Despite the many legislative interventions put in place by Ghana’s Parliament, against domestic violence which reflects the global efforts in pushing for women’s rights to be recognized as human rights, there is still a high rate of such incidents being recorded. This can be partly attributed to some cultural beliefs that the man has express access to the woman or the lack of knowledge on these laws that make the acts illegal and punishable.
According to an article published on NCBI, Statistics in Ghana indicate that 33–37 % of women have ever experienced domestic violence in the form of intimate partner violence in their relationship. Even in schools, research has shown that 14 and 52 % of girls are victims of sexual abuse and gender-based violence respectively.

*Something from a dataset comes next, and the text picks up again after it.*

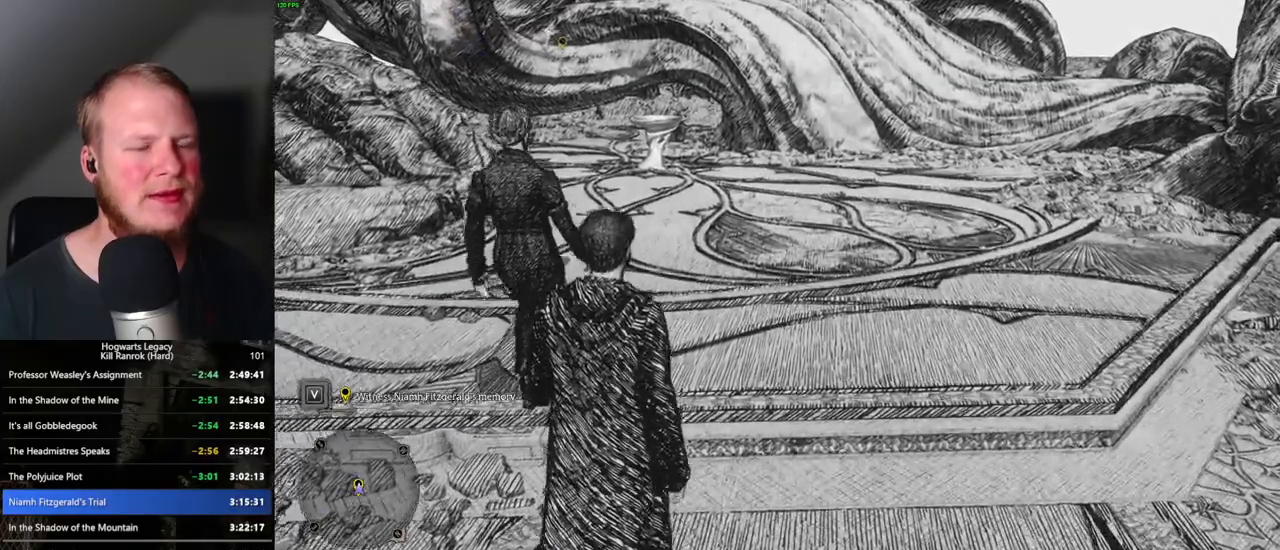
{"keys": ["w"], "mouse": [], "events": []}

These estimates may be far less than what persists, as violence against women and girls remain a largely hidden problem (sensitive issue) that only a few females dare to openly confess.
In February this year, there was outrage over findings of a sex scandal that rocked a senior high school in the Ashanti Region. This particular incident led to three teachers and non-teaching staff who was an accountant dismissed by the GES, while four others were transferred.
This is just a fraction of many of such cases. At what point do we recognize that these are social vices that need to be critically looked at. Looking at how vulnerable women are, enacting laws to protect women’s rights and outlaw violence against women and girls is enough. We must take a cue from countries implementing strict laws against sexual violence and do the same here to save as deterrents.